Until the early 1960s, the forest was under the direct supervision of the Vijaynagar jagirdar and the villagers had little to do with the forest. They had no rights over it. Dry wood, leaves, fruits and flowers in the forest were free for them, even though permission of the jagirdar was a must. The threat of severe punishment for culprits resulted in the preservation of greenery in the region. After 1960, the degradation of the forest began with the abolition of the jagirdari system. Most of the trees were illegally cut by the jagirdars. For the tribal people, especially those in the lower income group, the forest became a quick money-making source. It also led to large-scale timber smuggling and sale of forest products, and soon the forests of the village were completely wiped out. This had an impact on the overall economy of the area.

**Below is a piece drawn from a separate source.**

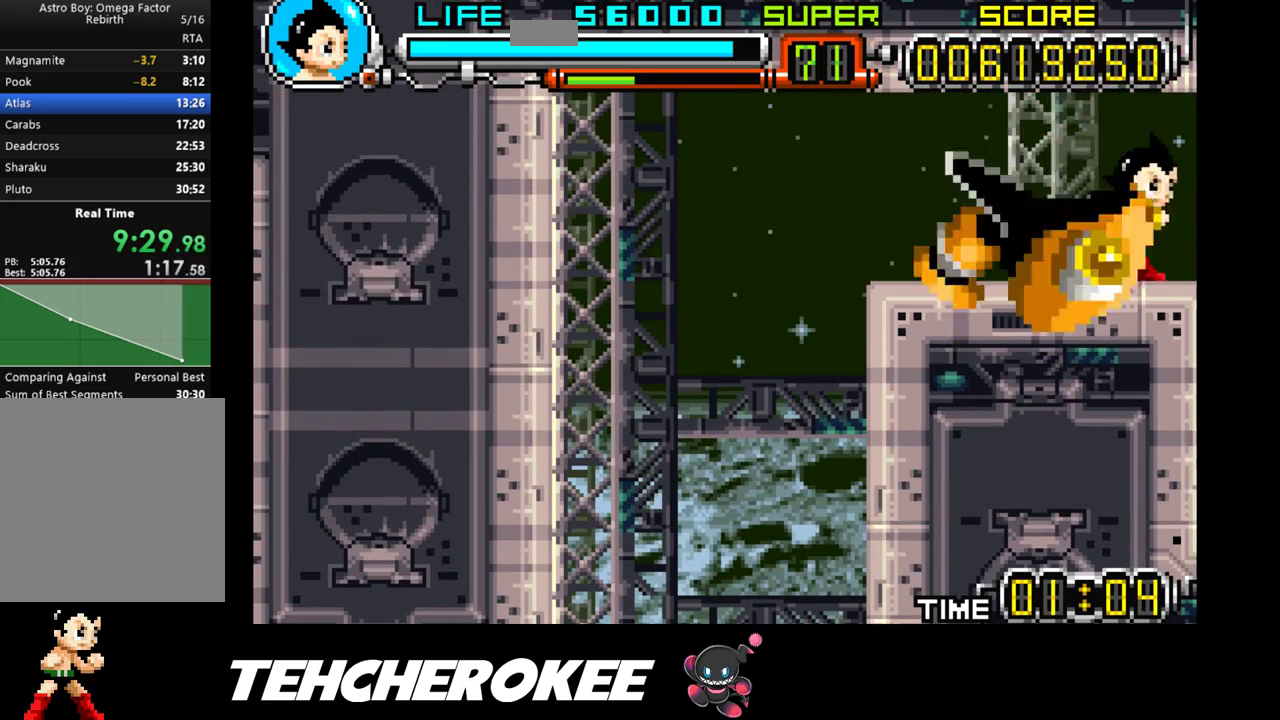
{"buttons": [], "events": [[117, "DPAD_RIGHT", "up"]]}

The Jhanjharmata mandli of Malekpur was one among the first few cooperatives to get registered in 1986 (Registration no. Agri./2715 dated 12.8.1986) with the initiative of Shri. Siddhrajbhai Solanki, a professor at Gujarat Vidyapith, and VIKSAT (a NGO working in the villages of Bhiloda Taluka on issues related to enhancing people’s participation in natural resource management). Initially 60 households (of the total 110 households) came forward to become members of the cooperative. After the registration, the cooperative applied to the forest department (FD) for the lease of the forest land. However, after two years, in 1988, the Ministry of Environment and Forests, Government of India rejected this application under Forest Conservation Act, 1980.

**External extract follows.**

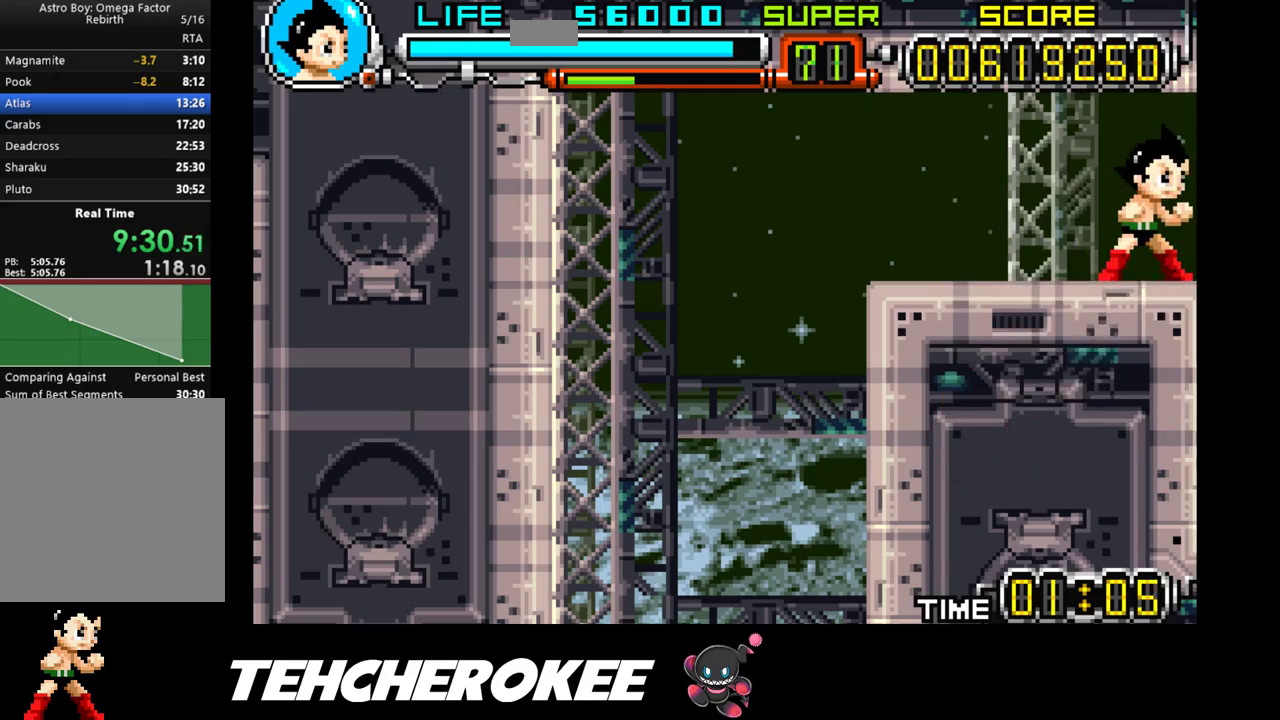
{"buttons": ["DPAD_RIGHT"], "events": [[433, "DPAD_RIGHT", "down"], [450, "B", "down"], [500, "B", "up"]]}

During this period, the focus was on development of private land within the village through various programmes like Vikas Bagh—small plots of horticultural and forestry species (in 800 sq m) to meet the primary needs of the tribal families for fuel, fodder and fruits. A fodder plan was drawn out to get green fodder of pioneer jowar during the summer. 50% of the programme cost was met by financial assistance from the Tribal Area Sub-Plan (TASP), Khedbrahma, and the remainder was met by the people in the form of labour. A bio-gas programme was initiated with financial assistance from the Himmatnagar centre of the Gujarat Agro-Industries Cooperation Limited.
The protection efforts and rules for punishment were refined from time to time. As per one of the provisions of Gujarat JFM order, the cooperative which undertakes afforestation work on its own or with the financial assistance from non-state government agencies would be entitled to 80% of the share of the final harvest. The JVUSM has resolved to avail of this provision and are not keen to get any assistance from the forest department. While the pros and cons of this provision are being debated, the FD has shown less enthusiasm towards JVUSM. Now the provision has been changed and in all cases the cooperative is still in dilemma as the final agreement between the JVUSM and the FD remains unsigned.
Activities carried out by JVUSM: Out of 167 ha forest area , 45 ha was totally barren, on which the FD carried out plantation. The remaining 122 ha of land had the potential for regeneration due the presence of root stock. The cooperative initiated protection of forest in 1986; the area was closed for open grazing and free cutting to facilitate regeneration. Today, the forests of Malekpur have regenerated.
Due to protection activities the people have also started getting benefits in terms of increased fuel-wood supply, timru-leaf collection, and fodder-grass collection. Malekpur village has helped in promoting JFM concept in other villages.